The deman had only a moment to regret his inexperience in dragon fighting before the liquid fire consumed his face, chest, and shoulders. He lit up like a dwarf’s oiled torch. The deman with the line at his neck caught a little of the spray on his arm.

Pain struck—hard. Harder than the blade, or the tail-breaking iron bars of the dwarves.

The strain at his legs vanished as the deman groped for the fallen blade of his companion. The Copper wiggled toward the water. And here was the dropped egg!>“Who lays eggs like that underground?” he asked Enjor.

“No idea, m’lord. No birds be a’living down here. At least, no birds y’be wanting to meet.”

The river drained off into a mire filled with giant mushrooms. The less said about this portion of the trip, the better—the Copper remembered only having muck and filth between every scale, every tooth, even working its way into his eyes.

The only ones happy about it were the bats, for insects flew so thickly here they made mistlike clouds. The bats ate their fill and then some—except for the young of Mamedi’s relative: They had hair now and an unslakable thirst for dragonblood.

Luckily they were so small they took only a few drops each.

He came out of the mire a bedraggled dragon, sick of filtering mouthfuls of filthy water through his teeth to eat the worms that wiggled through the mire bottom. He assuaged his appetite by tearing off mouthfuls of fungus.

At the other side of the mire they passed through another series of tunnels, these sided with a hard, shiny surface that offered cave moss no purchase. He had to be led through the blackest patches by the bats, who probably drained him each time he slept.

“Almost there now,” Enjor said, so often that Thernadad took up the refrain. “Almost there now.”

“What’s almost?”

“One more river to cross, the river of slaves. It flows in a circle around the Lavadome. Then the passage up.”

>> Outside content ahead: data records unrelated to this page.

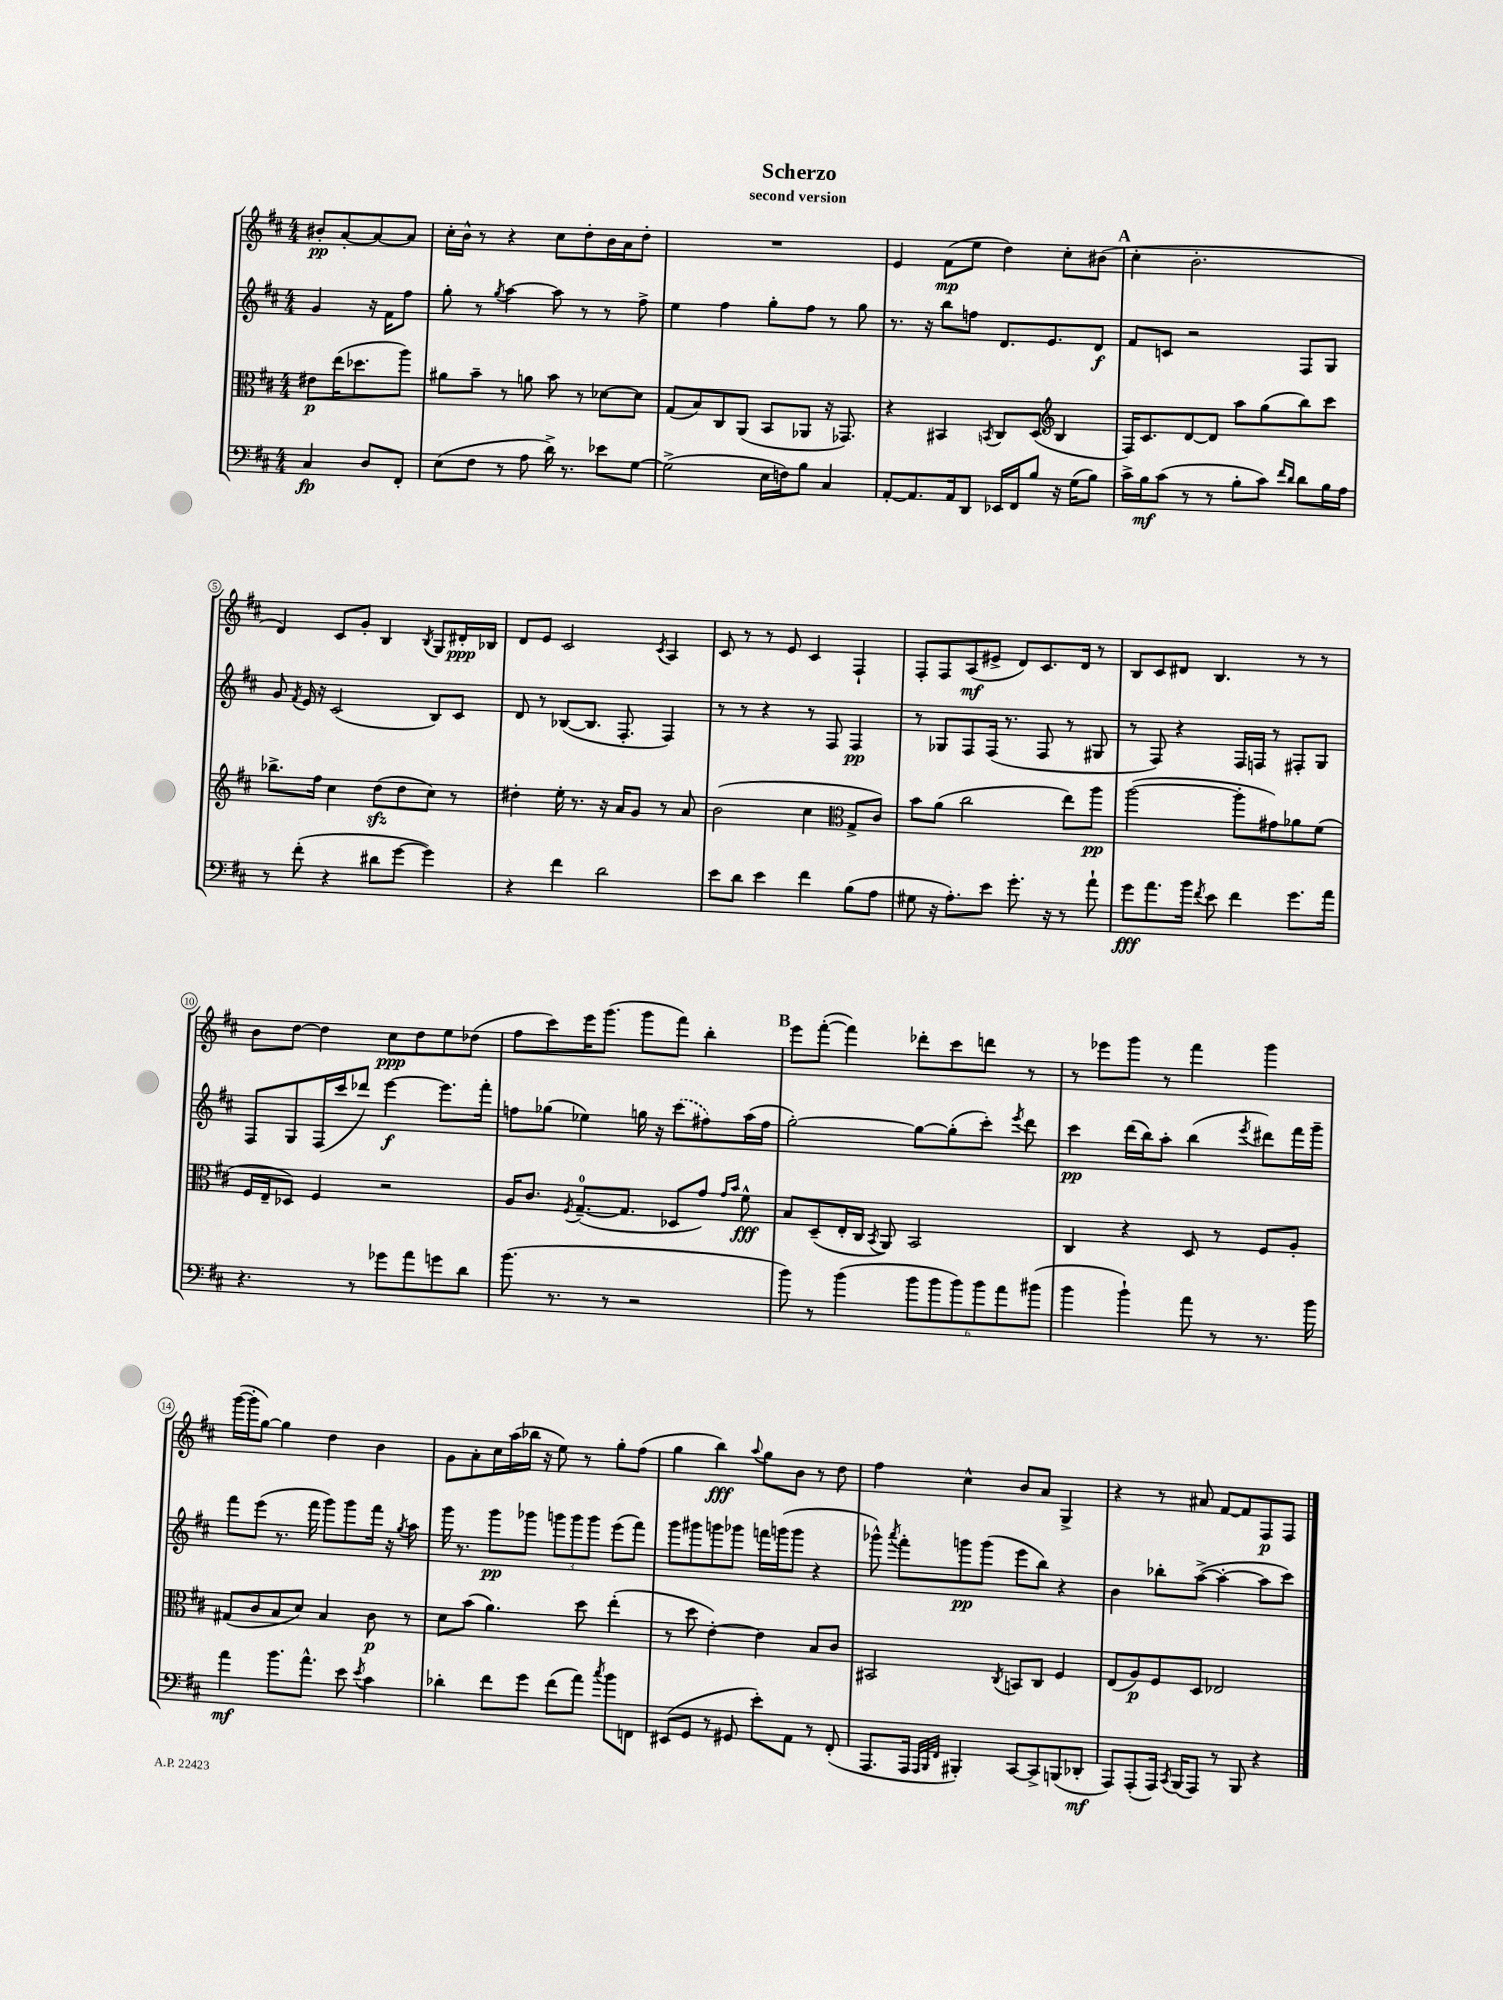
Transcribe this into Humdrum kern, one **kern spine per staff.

**kern	**dynam	**kern	**dynam	**kern	**dynam	**kern	**dynam
*part4	*part4	*part3	*part3	*part2	*part2	*part1	*part1
*staff4	*staff4	*staff3	*staff3	*staff2	*staff2	*staff1	*staff1
*clefF4	*	*clefC3	*	*clefG2	*	*clefG2	*
*k[f#c#]	*	*k[f#c#]	*	*k[f#c#]	*	*k[f#c#]	*
*M4/4	*	*M4/4	*	*M4/4	*	*M4/4	*
=	=	=	=	=	=	=	=
4C#/	fp	8e#X\L	p	4g/	.	8b#X'/L	pp
.	.	(16ee\K	.	.	.	[8a'/	.
.	.	8.dd-X\	.	.	.	.	.
8D/L	.	.	.	16r	.	8a/_	.
.	.	.	.	16f#\KL	.	.	.
8FF#'/J	.	8aa\J)	.	8ff#\J	.	8a/J]	.
=1	=1	=1	=1	=1	=1	=1	=1
(8E\L	.	8a#X\L	.	8gg'\	.	16cc#'\LL	.
.	.	.	.	.	.	16b^^\JJ	.
8F#\J	.	8b~\J	.	8r	.	8r	.
.	.	.	.	8qgg/	.	.	.
8r	.	8r	.	[4aa\	.	4r	.
8A\	.	8an\	.	.	.	.	.
16d^\)	.	8b\	.	8aa\]	.	8cc#\L	.
8.r	.	.	.	.	.	.	.
.	.	8r	.	8r	.	8dd'\	.
8e-X\L	.	[8d-X\L	.	8r	.	16b\L	.
.	.	.	.	.	.	16a\J	.
[8G\J	.	8d-\J]	.	8ff#^\	.	8dd'\J	.
=2	=2	=2	=2	=2	=2	=2	=2
(2G^\]	.	(8G/L	.	4ee\	.	1r	.
.	.	8B/)	.	.	.	.	.
.	.	8C#/	.	4ff#\	.	.	.
.	.	(8AA/J	.	.	.	.	.
16E\LL	.	8BB/L	.	8gg'\L	.	.	.
16Fn\J)	.	.	.	.	.	.	.
8B\J	.	8AA-X/J	.	8ff#\J	.	.	.
4C#/	.	16r	.	8r	.	.	.
.	.	8.GG-X/)	.	.	.	.	.
.	.	.	.	8gg\	.	.	.
=3	=3	=3	=3	=3	=3	=3	=3
[8AA'/L	.	4r	.	8.r	.	4e/	.
8.AA/]	.	.	.	.	.	.	.
.	.	.	.	16r	.	.	.
.	.	4BB#X/	.	8bb\L	.	(8f#\L	mp
16AA/k	.	.	.	.	.	.	.
8DD/J	.	.	.	8ffn\J	.	8ee\J	.
.	.	8qBBn/	.	.	.	.	.
16EE-X/LL	.	8C#/L	.	8.d/L	.	4dd\)	.
16FF#/J	.	.	.	.	.	.	.
8B/J	.	(8D/J	.	.	.	.	.
.	.	.	.	8.e/	.	.	.
*	*	*clefG2	*	*	*	*	*
16r	.	4B/	.	.	.	8cc#'\L	.
(16G\KL	.	.	.	.	.	.	.
8B\J)	.	.	.	8d/J	f	(8b#X\J	.
!!LO:REH:place=s1:t=A
=4	=4	=4	=4	=4	=4	=4	=4
16c#^\LL	.	16F#/KL)	.	8f#/L	.	4cc#'\	.
16B\J	mf	8.c#/	.	.	.	.	.
(8c#\J	.	.	.	8cn/J	.	.	.
8r	.	[8d/	.	2r	.	2.b'\	.
8r	.	8d/J]	.	.	.	.	.
8B'\L	.	8aa\L	.	.	.	.	.
8c#\J)	.	(8gg\	.	.	.	.	.
16qqf#/LL	.	.	.	.	.	.	.
16qqd/JJ	.	.	.	.	.	.	.
8d\L	.	8bb\)	.	8F#/L	.	.	.
16B\L	.	8ccc#\J	.	8G/J	.	.	.
16A\JJ	.	.	.	.	.	.	.
!!LO:LB:g=z
=5	=5	=5	=5	=5	=5	=5	=5
8r	.	8.bb-X^\L	.	8g/	.	4d/)	.
.	.	.	.	8qf#/	.	.	.
(8f#'\	.	.	.	16e/	.	.	.
.	.	16ff#\Jk	.	16r	.	.	.
4r	.	4cc#\	.	(2c#/	.	8c#/L	.
.	.	.	.	.	.	8g'/J	.
8d#X\L	.	(8ddzz\L	.	.	.	4B/	.
[8g\J	.	8dd\	.	.	.	.	.
.	.	.	.	.	.	8qB/	.
4g\])	.	8cc#\J)	.	8B/L)	.	8G/L	.
.	.	8r	.	8c#/J	.	16d#X'/L	ppp
.	.	.	.	.	.	16B-X/JJ	.
=6	=6	=6	=6	=6	=6	=6	=6
4r	.	4dd#X'\	.	8d/	.	8d/L	.
.	.	.	.	8r	.	8e/J	.
4f#\	.	16ee'\	.	([8B-X/L	.	2c#/	.
.	.	8.r	.	.	.	.	.
.	.	.	.	8.B-/J]	.	.	.
2d\	.	16r	.	.	.	.	.
.	.	16a/KL	.	8.F#'/	.	.	.
.	.	8g/J	.	.	.	.	.
.	.	.	.	.	.	8qc#/	.
.	.	8r	.	4F#/)	.	4A/	.
.	.	8a/	.	.	.	.	.
=7	=7	=7	=7	=7	=7	=7	=7
8e\L	.	(2b\	.	8r	.	8c#/	.
8d\J	.	.	.	8r	.	8r	.
4e\	.	.	.	4r	.	8r	.
.	.	.	.	.	.	8e/	.
4f#\	.	4cc#\	.	8r	.	4c#/	.
.	.	.	.	8F#/	.	.	.
*	*	*clefC3	*	*	*	*	*
(8B\L	.	8G^/L	.	4F#/	pp	4F#`/	.
8A\J	.	8c#/J)	.	.	.	.	.
=8	=8	=8	=8	=8	=8	=8	=8
8G#X\	.	8b\L	.	8r	.	8F#'/L	.
16r	.	(8a\J	.	8G-X/L	.	8F#/	.
8.A'\L)	.	.	.	.	.	.	.
.	.	2cc#\	.	8F#/	.	(8A/	mf
8e\J	.	.	.	(16F#/Jk	.	8e#X^/J	.
.	.	.	.	8.r	.	.	.
8.g'\	.	.	.	.	.	8d/L)	.
.	.	.	.	8F#/	.	8.c#/	.
16r	.	.	.	.	.	.	.
8r	.	8ee\L)	.	8r	.	.	.
.	.	.	.	.	.	16d/Jk	.
8a`\	.	8aa\J	pp	8G#X/	.	8r	.
=9	=9	=9	=9	=9	=9	=9	=9
8g\L	fff	([2aa\	.	8r	.	8B/L	.
8.a\	.	.	.	8F#/)	.	8c#/	.
.	.	.	.	4r	.	8d#X/J	.
16b\Jk	.	.	.	.	.	.	.
8qf#/	.	.	.	.	.	.	.
8e\	.	.	.	.	.	4.B/	.
4f#\	.	8aa'\L]	.	16F#/LL	.	.	.
.	.	.	.	16Fn/JJ	.	.	.
.	.	8g#X\)	.	8r	.	.	.
8.g\L	.	8a-X\	.	8F#X'/L	.	8r	.
.	.	(8f#\J	.	8G/J	.	8r	.
16a\Jk	.	.	.	.	.	.	.
!!LO:LB:g=z
=10	=10	=10	=10	=10	=10	=10	=10
4.r	.	16F#/LL	.	8F#/L	.	8b\L	.
.	.	16E~/J	.	.	.	.	.
.	.	8D-X/J)	.	8G/	.	[8dd\J	.
.	.	4F#/	.	(16F#/L	.	4dd\]	.
.	.	.	.	16ccc#/J	.	.	.
8r	.	.	.	8ddd-X/J)	.	.	.
8g-X\L	.	2r	.	[4eee\	f	8cc#\L	ppp
8a\	.	.	.	.	.	8dd\	.
8gn\	.	.	.	8.eee\L]	.	8ee\	.
8d\J	.	.	.	.	.	(8dd-X\J	.
.	.	.	.	16fff#'\Jk	.	.	.
=11	=11	=11	=11	=11	=11	=11	=11
(8.b\	.	16A/KL	.	8ffn\L	.	8ff#\L	.
.	.	8.c#/J	.	.	.	.	.
.	.	.	.	(8gg-X\J	.	8ccc#\)	.
8.r	.	.	.	.	.	.	.
.	.	8qF#/	.	.	.	.	.
.	.	([8.G~/L	.	4ee-X\)	.	16eee\K	.
.	.	.	.	.	.	(8.ggg\J	.
8r	.	.	.	.	.	.	.
.	.	8.G/J]	.	.	.	.	.
2r	.	.	.	16ggn\	.	8ggg\L	.
.	.	.	.	16r	.	.	.
.	.	8D-X/L	.	(8ccc#\L	.	8fff#\J)	.
.	.	8g/J)	.	8ff#X\)	.	4bb'\	.
.	.	16qqg/LL	.	.	.	.	.
.	.	16qqb/JJ	.	.	.	.	.
.	.	8f#^^\	fff	(16aa\L	.	.	.
.	.	.	.	16ff#\JJ	.	.	.
!!LO:REH:place=s1:t=B
=12	=12	=12	=12	=12	=12	=12	=12
8b\)	.	8B/L	.	[2gg'\)	.	8eee\L	.
8r	.	(8D~/	.	.	.	([8fff#'\J	.
(4b\	.	16E'/L	.	.	.	4fff#\])	.
.	.	16C#/JJ	.	.	.	.	.
.	.	8qBB/	.	.	.	.	.
.	.	8AA/)	.	.	.	.	.
12b\L	.	2BB/	.	8gg\L_	.	8ddd-X'\L	.
12b\	.	.	.	.	.	.	.
.	.	.	.	(8gg'\]	.	8ccc#\	.
12b\)	.	.	.	.	.	.	.
12b\	.	.	.	8ccc#'\J)	.	8dddn\J	.
12a\	.	.	.	.	.	.	.
.	.	.	.	8qeee/	.	.	.
.	.	.	.	8ddd\	.	8r	.
(12b#X\J	.	.	.	.	.	.	.
=13	=13	=13	=13	=13	=13	=13	=13
4b\	.	4C#/	.	4ccc#\	pp	8r	.
.	.	.	.	.	.	8eee-X\L	.
4b`\)	.	4r	.	(16ddd\LL	.	8ggg\J	.
.	.	.	.	16bb\J)	.	.	.
.	.	.	.	8aa'\J	.	8r	.
8a\	.	8D/	.	(4bb\	.	4fff#\	.
8r	.	8r	.	.	.	.	.
.	.	.	.	8qeee/	.	.	.
8.r	.	8F#/L	.	8ddd#X\L)	.	4ggg\	.
.	.	8A'/J	.	16fff#\L	.	.	.
16b\	.	.	.	16ggg~\JJ	.	.	.
!!LO:LB:g=z
=14	=14	=14	=14	=14	=14	=14	=14
4a\	mf	(8G#X/L	.	8fff#\L	.	([16ggg\LL	.
.	.	.	.	.	.	16ggg'\J]	.
.	.	8c#/	.	(8eee\J	.	[8gg\J)	.
8.b\L	.	8B/	.	8.r	.	4gg\]	.
.	.	8d/J)	.	.	.	.	.
8.a^^\J	.	.	.	16fff#\	.	.	.
.	.	4B/	.	8ggg\L)	.	4dd\	.
8e\	.	.	.	8ggg\	.	.	.
8qe/	.	.	.	.	.	.	.
4c#\	.	8c#\	p	16fff#\Jk	.	4b\	.
.	.	.	.	16r	.	.	.
.	.	.	.	8qgg/	.	.	.
.	.	8r	.	8aa\	.	.	.
=15	=15	=15	=15	=15	=15	=15	=15
4d-X'\	.	8d\L	.	16ggg\	.	8g\L	.
.	.	.	.	8.r	.	.	.
.	.	(8b\J	.	.	.	8a'\	.
8f#\L	.	4.a\)	.	8ggg\L	pp	16cc#\L	.
.	.	.	.	.	.	(16aa\	.
8g\J	.	.	.	8ggg-X\J	.	16bb-X\JJ	.
.	.	.	.	.	.	16r	.
(8f#\L	.	.	.	12gggn\L	.	8ee\)	.
.	.	.	.	12ggg\	.	.	.
8a\J)	.	8dd\	.	.	.	8r	.
.	.	.	.	12ggg\J	.	.	.
8qcc#/	.	.	.	.	.	.	.
8b\L	.	(4ee'\	.	(8eee\L	.	8gg'\L	.
8FFn\J	.	.	.	8fff#\J)	.	(8ff#\J	.
=16	=16	=16	=16	=16	=16	=16	=16
(8EE#X/L	.	8r	.	8ggg\L	.	4gg\	.
8GG/J	.	8dd\	.	8ggg#X\	.	.	.
8r	.	[4e'\)	.	8gggn\	.	4bb\)	fff
8GG#X/	.	.	.	8ggg-X\J	.	.	.
.	.	.	.	.	.	8qqaa/	.
8e'\L)	.	4e\]	.	16fffn\LL	.	8gg\L	.
.	.	.	.	(16gggn\J	.	.	.
8AA\J	.	.	.	8ggg\J	.	8b\J	.
8r	.	8B/L	.	4r	.	8r	.
(8FF#'/	.	8c#/J	.	.	.	8dd\	.
=17	=17	=17	=17	=17	=17	=17	=17
8.AAA/L	.	2BB#X/	.	8ggg-X^^\)	.	4ff#\	.
.	.	.	.	8qaaa/	.	.	.
.	.	.	.	8fff#'\L	.	.	.
16AAA/Jk	.	.	.	.	.	.	.
32qqAAA/LLL	.	.	.	.	.	.	.
32qqBBB/	.	.	.	.	.	.	.
32qqFF#/JJJ	.	.	.	.	.	.	.
4BBB#X'/)	.	.	.	8gggn\	pp	4cc#^^\	.
.	.	.	.	(8ggg\J	.	.	.
.	.	8qC#/	.	.	.	.	.
[8CC#/L	.	8BBn/L	.	8eee\L	.	8b/L	.
8CC#^/]	.	8C#/J	.	8bb\J)	.	8a/J	.
(8BBBn/	.	4F#/	.	4r	.	4G^/	.
8DD-X'/J	mf	.	.	.	.	.	.
=18	=18	=18	=18	=18	=18	=18	=18
8AAA/L)	.	(8E/L	.	4b\	.	4r	.
(8AAA'/	.	8A/)	p	.	.	.	.
16AAA/Jk)	.	8F#/	.	8bb-X'\L	.	8r	.
8qCC#/	.	.	.	.	.	.	.
(16BBB/KL	.	.	.	.	.	.	.
8AAA/J)	.	8D/J	.	([8aa^\J	.	8a#X/	.
8r	.	2E-X/	.	4aa'\_	.	[8f#/L	.
8BBB/	.	.	.	.	.	8f#/]	.
4r	.	.	.	8aa\L]	.	8F#/	p
.	.	.	.	8ccc#\J)	.	8F#/J	.
==	==	==	==	==	==	==	==
*-	*-	*-	*-	*-	*-	*-	*-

After one of his “scouts,” Enjor returned in excitement. “W’be there. You’ll get a good view if the sun is right.”

They reached the river, its current so slow that it was hard to distinguish from a lake. This river cavern made the dwarf-boat tunnels seem little more than chutes.

It had a high ceiling, sheer walls climbing to a dark roof cracked in places where true sunshine fell through. Shafts of light, one or two angled just right so the sunlight fell in neatly edged beams of gold, illuminated the gray-green river surface, tendrils of mist hovering above it in zephyrs of air. Titanic granite boulders rose from the waterline like teeth guarding the far edge.

“One more swim, m’lord,” Enjor said.

He saw a winged shape cross through one of the shafts of light.

“What are those?”

“Nothing y’be wanting to meet,” Enjor said. “That’s the griffaran—the dragon-guard.”